В России же получается, что архив – это какое-то закрытое сообщество, где архивариус смотрит на тебя как на врага, в буквальном смысле слова, он тебя бы расстрелял на месте за то, что ты вообще туда пришел, то есть какая-то невероятная ситуация. Я думал, что у них что-то изменилось, а оказывается, они до сих пор продолжают эту советскую практику. Проблема в том, что в России, к сожалению, архивы закрыты от населения. Да, и в Европе есть какие-то ограничения, например, это 50, 55 или 60 лет (в разных странах по-разному), когда тебя ограничивают в доступе к персональной информации – получить досье человека, потому что до сих пор считается, что живы его наследники. По истечении 50-ти лет я могу взять любой документ. У меня есть на сегодняшний день несколько сот документов на горских эмигрантов во Франции. Конечно, я не могу брать документы их детей, потому что они умерли позже, то есть я не могу проследить биографию детей тех, кого я уже нашел. Есть ограничения, но они этического плана, то есть это нормально, так и должно быть.

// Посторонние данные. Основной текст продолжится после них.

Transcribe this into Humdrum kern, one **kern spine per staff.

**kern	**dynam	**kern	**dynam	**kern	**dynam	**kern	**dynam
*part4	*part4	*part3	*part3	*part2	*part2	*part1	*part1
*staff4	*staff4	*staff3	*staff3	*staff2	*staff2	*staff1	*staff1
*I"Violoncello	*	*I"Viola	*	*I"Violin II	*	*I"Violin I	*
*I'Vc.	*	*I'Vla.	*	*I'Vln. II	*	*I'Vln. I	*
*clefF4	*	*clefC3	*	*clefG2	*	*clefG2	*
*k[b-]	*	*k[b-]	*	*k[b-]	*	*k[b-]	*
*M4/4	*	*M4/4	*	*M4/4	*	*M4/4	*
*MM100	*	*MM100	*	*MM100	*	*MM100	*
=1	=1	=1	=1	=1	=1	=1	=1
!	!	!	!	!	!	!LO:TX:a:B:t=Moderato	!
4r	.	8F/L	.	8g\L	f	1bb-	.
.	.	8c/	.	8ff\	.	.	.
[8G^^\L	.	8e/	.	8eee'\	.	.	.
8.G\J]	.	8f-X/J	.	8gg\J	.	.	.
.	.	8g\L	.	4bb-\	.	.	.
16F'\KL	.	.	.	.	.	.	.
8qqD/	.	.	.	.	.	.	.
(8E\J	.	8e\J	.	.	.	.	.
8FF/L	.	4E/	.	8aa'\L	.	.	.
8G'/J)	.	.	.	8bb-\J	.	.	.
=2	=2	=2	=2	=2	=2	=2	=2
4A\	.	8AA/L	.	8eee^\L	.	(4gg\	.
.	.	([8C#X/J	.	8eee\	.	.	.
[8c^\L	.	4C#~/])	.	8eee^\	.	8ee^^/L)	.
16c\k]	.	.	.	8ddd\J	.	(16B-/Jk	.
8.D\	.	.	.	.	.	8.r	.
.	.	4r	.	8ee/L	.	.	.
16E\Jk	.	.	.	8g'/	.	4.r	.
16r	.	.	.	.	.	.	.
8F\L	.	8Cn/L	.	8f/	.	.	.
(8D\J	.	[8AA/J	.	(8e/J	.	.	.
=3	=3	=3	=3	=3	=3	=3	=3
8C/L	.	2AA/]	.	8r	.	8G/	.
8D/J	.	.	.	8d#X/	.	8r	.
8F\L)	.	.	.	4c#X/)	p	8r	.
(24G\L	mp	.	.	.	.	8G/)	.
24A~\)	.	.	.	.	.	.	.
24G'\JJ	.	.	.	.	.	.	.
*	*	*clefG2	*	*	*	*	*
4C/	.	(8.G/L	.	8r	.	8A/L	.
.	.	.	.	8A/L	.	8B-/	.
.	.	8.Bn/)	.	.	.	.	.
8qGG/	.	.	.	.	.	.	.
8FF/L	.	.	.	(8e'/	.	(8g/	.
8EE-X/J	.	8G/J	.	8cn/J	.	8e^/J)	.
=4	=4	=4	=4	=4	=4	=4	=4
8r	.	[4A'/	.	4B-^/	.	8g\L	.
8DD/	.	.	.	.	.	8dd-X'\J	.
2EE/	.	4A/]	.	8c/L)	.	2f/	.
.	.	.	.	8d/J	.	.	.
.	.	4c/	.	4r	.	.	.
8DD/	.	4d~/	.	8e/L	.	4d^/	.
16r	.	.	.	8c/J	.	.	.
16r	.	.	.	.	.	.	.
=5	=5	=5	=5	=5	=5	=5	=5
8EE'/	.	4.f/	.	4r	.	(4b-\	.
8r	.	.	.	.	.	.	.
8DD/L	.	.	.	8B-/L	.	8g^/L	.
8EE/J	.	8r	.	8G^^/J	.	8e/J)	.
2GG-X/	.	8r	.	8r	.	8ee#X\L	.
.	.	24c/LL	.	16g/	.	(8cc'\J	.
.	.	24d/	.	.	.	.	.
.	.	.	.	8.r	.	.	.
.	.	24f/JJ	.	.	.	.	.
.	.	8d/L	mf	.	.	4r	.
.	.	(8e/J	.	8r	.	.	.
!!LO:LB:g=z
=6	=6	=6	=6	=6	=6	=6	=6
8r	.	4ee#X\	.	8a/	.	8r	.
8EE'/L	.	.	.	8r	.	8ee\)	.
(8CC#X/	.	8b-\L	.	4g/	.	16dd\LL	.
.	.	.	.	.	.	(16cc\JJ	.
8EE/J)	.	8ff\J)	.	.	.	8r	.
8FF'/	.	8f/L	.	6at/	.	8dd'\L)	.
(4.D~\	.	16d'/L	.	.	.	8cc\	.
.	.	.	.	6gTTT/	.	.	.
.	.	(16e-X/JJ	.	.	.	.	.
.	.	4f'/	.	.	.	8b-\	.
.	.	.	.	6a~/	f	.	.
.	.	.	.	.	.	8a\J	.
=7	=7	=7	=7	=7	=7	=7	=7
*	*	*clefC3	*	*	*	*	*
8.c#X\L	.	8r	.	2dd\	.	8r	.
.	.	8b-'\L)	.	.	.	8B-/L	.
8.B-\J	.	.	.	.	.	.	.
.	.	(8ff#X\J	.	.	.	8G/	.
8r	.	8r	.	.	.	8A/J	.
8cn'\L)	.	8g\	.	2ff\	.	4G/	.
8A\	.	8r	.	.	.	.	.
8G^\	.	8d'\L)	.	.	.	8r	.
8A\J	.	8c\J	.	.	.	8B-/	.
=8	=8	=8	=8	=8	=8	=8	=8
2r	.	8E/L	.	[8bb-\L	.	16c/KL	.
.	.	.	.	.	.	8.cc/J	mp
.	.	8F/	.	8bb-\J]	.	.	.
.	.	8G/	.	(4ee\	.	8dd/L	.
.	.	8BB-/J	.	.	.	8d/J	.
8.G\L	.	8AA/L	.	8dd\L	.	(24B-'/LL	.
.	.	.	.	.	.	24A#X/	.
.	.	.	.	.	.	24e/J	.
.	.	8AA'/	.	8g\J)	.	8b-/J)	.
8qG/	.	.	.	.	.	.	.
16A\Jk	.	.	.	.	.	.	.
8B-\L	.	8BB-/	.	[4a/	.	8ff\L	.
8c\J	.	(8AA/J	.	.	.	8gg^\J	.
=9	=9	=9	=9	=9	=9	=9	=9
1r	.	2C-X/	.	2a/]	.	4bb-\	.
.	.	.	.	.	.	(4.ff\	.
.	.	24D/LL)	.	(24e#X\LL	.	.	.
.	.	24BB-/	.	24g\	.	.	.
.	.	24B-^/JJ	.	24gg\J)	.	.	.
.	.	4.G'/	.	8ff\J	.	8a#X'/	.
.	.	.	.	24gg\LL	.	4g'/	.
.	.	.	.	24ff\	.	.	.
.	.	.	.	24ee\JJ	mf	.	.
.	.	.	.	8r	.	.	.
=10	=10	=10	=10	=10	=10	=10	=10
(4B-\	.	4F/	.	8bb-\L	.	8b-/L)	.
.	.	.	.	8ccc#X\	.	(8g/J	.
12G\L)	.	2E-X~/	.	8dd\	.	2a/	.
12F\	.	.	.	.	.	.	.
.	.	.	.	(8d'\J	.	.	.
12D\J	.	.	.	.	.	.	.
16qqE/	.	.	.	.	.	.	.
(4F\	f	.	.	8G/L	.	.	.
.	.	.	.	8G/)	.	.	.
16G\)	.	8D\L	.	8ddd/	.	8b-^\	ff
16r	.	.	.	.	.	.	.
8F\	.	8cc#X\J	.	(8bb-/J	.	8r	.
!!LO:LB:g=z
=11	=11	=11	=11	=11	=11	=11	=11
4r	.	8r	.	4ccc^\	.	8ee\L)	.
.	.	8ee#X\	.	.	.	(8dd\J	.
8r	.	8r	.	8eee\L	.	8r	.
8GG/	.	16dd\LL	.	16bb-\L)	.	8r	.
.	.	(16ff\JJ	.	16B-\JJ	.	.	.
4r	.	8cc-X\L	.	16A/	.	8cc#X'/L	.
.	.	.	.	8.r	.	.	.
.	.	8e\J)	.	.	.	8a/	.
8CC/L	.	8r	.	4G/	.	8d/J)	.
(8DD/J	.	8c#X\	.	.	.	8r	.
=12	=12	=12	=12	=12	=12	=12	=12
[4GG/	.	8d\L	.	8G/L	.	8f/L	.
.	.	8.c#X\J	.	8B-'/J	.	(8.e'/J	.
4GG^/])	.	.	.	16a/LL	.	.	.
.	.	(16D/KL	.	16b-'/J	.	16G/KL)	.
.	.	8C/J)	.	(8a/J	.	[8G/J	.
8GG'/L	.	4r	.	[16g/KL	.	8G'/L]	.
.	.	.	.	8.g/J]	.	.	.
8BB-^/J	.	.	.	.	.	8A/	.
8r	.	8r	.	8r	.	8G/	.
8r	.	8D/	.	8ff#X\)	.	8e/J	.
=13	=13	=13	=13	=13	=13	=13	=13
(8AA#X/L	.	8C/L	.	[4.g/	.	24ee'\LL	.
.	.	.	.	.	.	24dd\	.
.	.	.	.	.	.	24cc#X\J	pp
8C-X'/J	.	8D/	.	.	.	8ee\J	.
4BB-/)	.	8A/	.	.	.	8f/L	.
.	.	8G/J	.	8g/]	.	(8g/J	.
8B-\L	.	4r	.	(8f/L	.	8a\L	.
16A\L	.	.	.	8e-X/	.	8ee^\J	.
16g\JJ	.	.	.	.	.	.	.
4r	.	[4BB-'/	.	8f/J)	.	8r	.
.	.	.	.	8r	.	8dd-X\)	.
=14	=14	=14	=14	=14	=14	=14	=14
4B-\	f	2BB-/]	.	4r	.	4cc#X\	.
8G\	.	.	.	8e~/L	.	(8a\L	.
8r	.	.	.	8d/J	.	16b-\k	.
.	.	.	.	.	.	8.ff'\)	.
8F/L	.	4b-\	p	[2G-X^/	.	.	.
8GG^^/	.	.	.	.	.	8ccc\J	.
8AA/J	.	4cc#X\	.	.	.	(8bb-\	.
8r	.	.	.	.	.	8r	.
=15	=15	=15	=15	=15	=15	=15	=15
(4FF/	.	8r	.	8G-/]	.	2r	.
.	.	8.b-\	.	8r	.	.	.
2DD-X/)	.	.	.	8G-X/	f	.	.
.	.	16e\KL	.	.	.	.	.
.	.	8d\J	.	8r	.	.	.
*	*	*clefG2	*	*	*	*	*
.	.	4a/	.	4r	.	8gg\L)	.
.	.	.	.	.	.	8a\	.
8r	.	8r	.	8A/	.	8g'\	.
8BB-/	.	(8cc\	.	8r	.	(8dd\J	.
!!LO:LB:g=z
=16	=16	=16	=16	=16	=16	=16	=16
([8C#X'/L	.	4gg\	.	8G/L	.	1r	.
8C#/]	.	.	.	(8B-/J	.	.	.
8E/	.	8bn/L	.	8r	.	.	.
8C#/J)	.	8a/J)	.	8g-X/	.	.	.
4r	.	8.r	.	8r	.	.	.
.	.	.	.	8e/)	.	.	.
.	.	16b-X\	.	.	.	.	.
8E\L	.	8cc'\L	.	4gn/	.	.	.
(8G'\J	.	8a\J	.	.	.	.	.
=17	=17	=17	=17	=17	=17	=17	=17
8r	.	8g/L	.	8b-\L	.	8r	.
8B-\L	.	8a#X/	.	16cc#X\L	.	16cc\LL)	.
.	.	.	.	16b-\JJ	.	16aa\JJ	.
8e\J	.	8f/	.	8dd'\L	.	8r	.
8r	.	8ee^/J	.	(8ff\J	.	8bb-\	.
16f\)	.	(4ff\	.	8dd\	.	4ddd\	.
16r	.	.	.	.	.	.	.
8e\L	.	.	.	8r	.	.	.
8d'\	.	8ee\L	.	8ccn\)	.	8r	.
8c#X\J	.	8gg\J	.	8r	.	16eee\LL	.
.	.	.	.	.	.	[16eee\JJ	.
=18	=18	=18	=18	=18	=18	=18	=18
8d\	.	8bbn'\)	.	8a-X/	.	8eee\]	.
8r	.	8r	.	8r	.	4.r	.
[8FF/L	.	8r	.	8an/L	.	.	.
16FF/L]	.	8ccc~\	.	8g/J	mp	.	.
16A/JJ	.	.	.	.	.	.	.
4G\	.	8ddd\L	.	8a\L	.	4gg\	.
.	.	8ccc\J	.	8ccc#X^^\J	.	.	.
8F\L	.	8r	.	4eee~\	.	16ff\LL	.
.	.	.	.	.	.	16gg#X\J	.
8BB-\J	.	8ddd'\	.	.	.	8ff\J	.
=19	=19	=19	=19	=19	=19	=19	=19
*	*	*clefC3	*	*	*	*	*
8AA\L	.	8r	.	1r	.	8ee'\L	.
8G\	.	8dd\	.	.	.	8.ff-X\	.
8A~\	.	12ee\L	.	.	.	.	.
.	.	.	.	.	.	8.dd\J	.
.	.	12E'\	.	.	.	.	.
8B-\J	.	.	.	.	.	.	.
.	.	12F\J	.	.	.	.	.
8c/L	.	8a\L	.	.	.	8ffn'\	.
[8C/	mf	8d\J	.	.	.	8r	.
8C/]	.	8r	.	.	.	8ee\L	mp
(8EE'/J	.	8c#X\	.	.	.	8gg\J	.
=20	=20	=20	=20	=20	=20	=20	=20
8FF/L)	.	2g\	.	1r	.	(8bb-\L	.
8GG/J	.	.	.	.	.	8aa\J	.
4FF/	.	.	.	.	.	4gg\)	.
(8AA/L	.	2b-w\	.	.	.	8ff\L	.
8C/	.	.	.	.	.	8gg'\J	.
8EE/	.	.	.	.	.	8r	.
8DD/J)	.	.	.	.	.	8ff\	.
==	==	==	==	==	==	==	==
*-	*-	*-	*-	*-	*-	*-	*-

Амина Умарова: В завершение я хотела бы спросить о ваших планах. Будете ли вы что-то издавать, или же все эти документы просто отправили для кавказских ученых?

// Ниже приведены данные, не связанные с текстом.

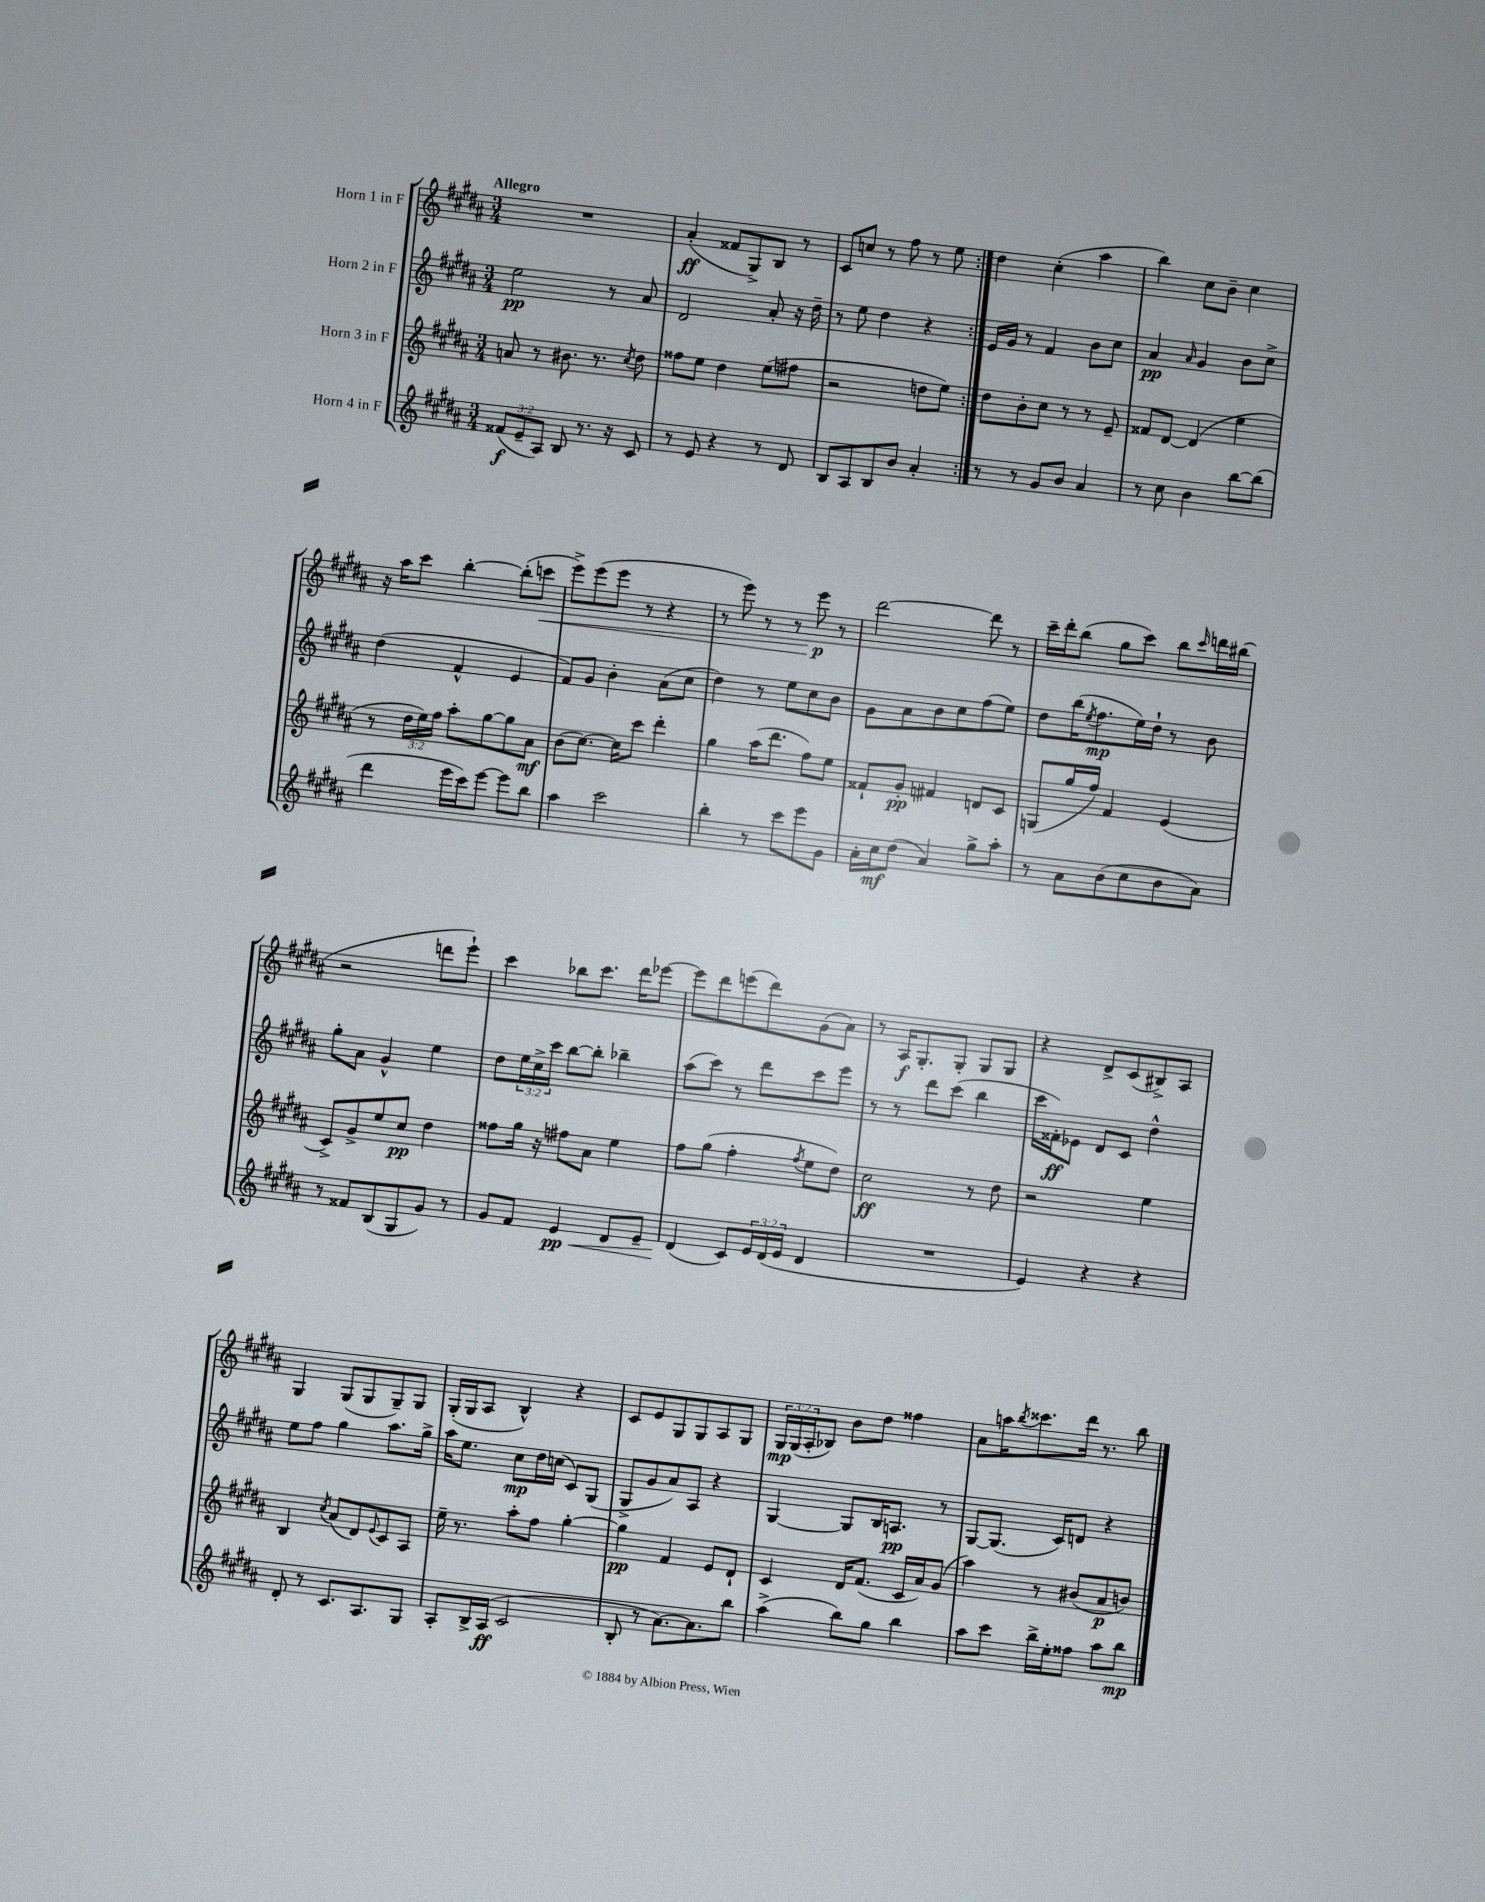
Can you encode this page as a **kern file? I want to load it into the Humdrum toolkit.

**kern	**kern	**kern	**kern
*staff4	*staff3	*staff2	*staff1
*clefG2	*clefG2	*clefG2	*clefG2
*k[f#c#g#d#a#]	*k[f#c#g#d#a#]	*k[f#c#g#d#a#]	*k[f#c#g#d#a#]
*M3/4	*M3/4	*M3/4	*M3/4
(12f##	8a	2ee	2.r
12e~	.	.	.
.	8r	.	.
12A#)	.	.	.
8B	8.b#	.	.
8.r	.	.	.
.	8.r	.	.
.	.	8r	.
16r	.	.	.
.	8qcc#	.	.
8c#	8dd#	8a#	.
=	=	=	=
8r	8ff##	2d#	(4a#'
8e	8ee	.	.
4r	4dd#	.	8f##
.	.	.	8G#^)
8r	(8ee	8a#'	8B
8d#	8ff#	16r	8r
.	.	16dd#~	.
=	=	=	=
8B	2r	8r	8c#
8A#	.	8ee	8cc
8B	.	4dd#	8r
8b	.	.	8ff#
4a#'	8dd	4r	8r
.	8ee)	.	8ee
=:|!	=:|!	=:|!	=:|!
8r	8dd#	16e	4dd#
.	.	16g#	.
8r	8b'	8r	.
8g#	8cc#	4f#	(4cc#'
8b	8r	.	.
4a#	8r	8b	4aa#
.	8e~	8cc#	.
=	=	=	=
8r	8f##	4a#	4bb)
8cc#	[8d#	.	.
.	.	16qqa#	.
4b	(4d#]	4g#	8cc#
.	.	.	8b~
[8bb	4ee	8b	4cc#
(8bb]	.	8cc#^	.
=	=	=	=
4ddd#	8r	(4dd#	16r
.	.	.	16aa#
.	24dd#	.	8ccc#
.	24ee)	.	.
.	24ff#	.	.
16eee	8aa#'	4f#^^	[4bb'
16ccc#)	.	.	.
[8eee	[8gg#	.	.
8eee]	8gg#]	4e	(8bb']
8bb	8a#	.	8ccc
=	=	=	=
4aa#	(8b	8f#)	8eee^)
.	[8.cc#)	8g#	(8eee
2ccc#	.	4b'	8eee
.	16cc#]	.	.
.	8ccc#	.	8r
.	4ddd#'	(8a#	4r
.	.	8cc#	.
=	=	=	=
4bb'	4gg#	4dd#)	8r
.	.	.	8eee)
8r	(16aa#	8r	8r
.	8.ddd#	.	.
8ccc#	.	8ee	8r
8eee	8ff#)	8cc#	8eee
8g#	8ee	8b	8r
=	=	=	=
16a#'	8f##`	8g#	[2ddd#
16cc#	.	.	.
(8dd#	8g#'	8a#	.
4a#)	4f#	8b	.
.	.	8cc#	.
8gg#^	8d	(8ff#	8ddd#]
8aa#'	8c#	8ee)	8r
=	=	=	=
8r	(8G	8dd#	16ccc#~
.	.	.	16ddd#'
8a#	16gg#	(16bb	(8bb
.	.	8qee	.
.	16ff#)	8.ff#	.
(8b	4f#	.	8gg#
8cc#	.	16ee)	8ccc#)
.	.	16dd#`	.
8b	(4e	8r	8bb
.	.	.	16qqccc#
8a#)	.	8b	16ddd
.	.	.	(16bb#
=	=	=	=
8r	8c#^)	8gg#'	2r
8f##	8g#^	8a#	.
(8B	8ee	4g#^^	.
8G#	8cc#	.	.
8g#)	4dd#	4ee	8ddd
8r	.	.	8eee`)
=	=	=	=
8g#	8ff##	8dd#	4ccc#
8f#	16gg#	24ee	.
.	.	24cc#^	.
.	16r	.	.
.	.	24ccc#	.
4e	8ff#	[8bb	8bb-
.	8a#	8bb']	8.ccc#
8d#	4ee	4bb-~	.
.	.	.	16ddd#
8e~	.	.	[8eee-
=	=	=	=
(4d#	8ff#	(8aa#	8eee-]
.	(8gg#	8ccc#)	8ddd#
8c#)	4ff#'	8r	(8eee
24e	.	8ddd#	8ddd#)
(24d#	.	.	.
24e	.	.	.
.	8qff#	.	.
4d#	8ee	8ccc#	(8g#
.	8dd#)	8eee	8a#)
=	=	=	=
2.r	2cc#	8r	8r
.	.	8r	16A#
.	.	.	8.G#'
.	.	8ddd#	.
.	.	(8ccc#	8G#'
.	8r	4bb	8G#
.	8dd#	.	8G#
=	=	=	=
4e)	2r	16ccc#	4r
.	.	16f##')	.
.	.	8e-	.
4r	.	8d#	8d#^
.	.	8c#	(8c#
4r	4ee	4dd#^^	8B#^)
.	.	.	8A#
=	=	=	=
8d#'	4B	8ee	4G#
8r	.	8ff#	.
.	8qcc#	.	.
8.c#	(8a#	4gg#	(8G#
.	8d#)	.	8G#
8.A#	.	.	.
.	8qqe	.	.
.	8c#	8.aa#	8G#~)
8G#	8A#	.	8G#
.	.	16gg#^	.
=	=	=	=
8A#'	16ee~	16aa#	(16G#'
.	8.r	8.ee	16G#
16B^	.	.	8A#
(16A#	.	.	.
2c#	8aa#'	8cc#	4B^^)
.	8ff#	16dd#	.
.	.	(16cc	.
.	[4gg#'	8c#)	4r
.	.	(8G#	.
=	=	=	=
8B'	4gg#]	8G#^	8c#
8r	.	8g#	8e
[8.a#)	4f#	8a#)	8G#
.	.	8A#	8G#
8.a#]	.	.	.
.	8e	4r	8A#
8bb	8d#`	.	8G#
=	=	=	=
(4aa#^	4c#	[4G#	24G#
.	.	.	(24G#
.	.	.	24A#'
.	.	.	8B-)
8bb)	16d#	8G#]	8b
.	(8.f#	.	.
8gg#	.	16B	8dd#
.	.	8.A	.
4bb	16c#	.	4ff##
.	16a#)	.	.
.	(8g#	8r	.
=	=	=	=
8aa#	4aa#)	[8G#	8a#
8ccc#	.	(8.G#]	16aa
.	.	.	8qbb
.	.	.	8.ccc##
16bb^	8r	.	.
16ee'	.	16c#)	.
8ff##	(8b#	8d	16ddd#
.	.	.	8.r
8aa#	8a#	4r	.
8bb	8b)	.	8bb
==	==	==	==
*-	*-	*-	*-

Майрбек Вачагаев: Как я уже сказал, я начинал свою работу именно с горской эмиграции, соответственно, я попытаюсь в течение ближайшего времени издать сразу несколько книг, в том числе, по Горской республике, отдельно по горским эмигрантам, и сборник документов, которые также будут связаны с Абдул-Меджидом Чермоевым. Исходя из этого, я думаю, что архивы не могут и не должны лежать мертвым грузом. Я со временем передам намного больше, чем передал сейчас, потеряться они никак не могут, потому что здесь, во Франции, находятся оригиналы. Я знаю, что в лице чеченских историков, которые получили этот архив, я нашел тех людей, которые были заинтересованы в том, чтобы как можно большему количеству людей дать этот материал – многие тысячи документов, которые у них будут под рукой, непосредственно поехать в Грозный и заняться им на месте.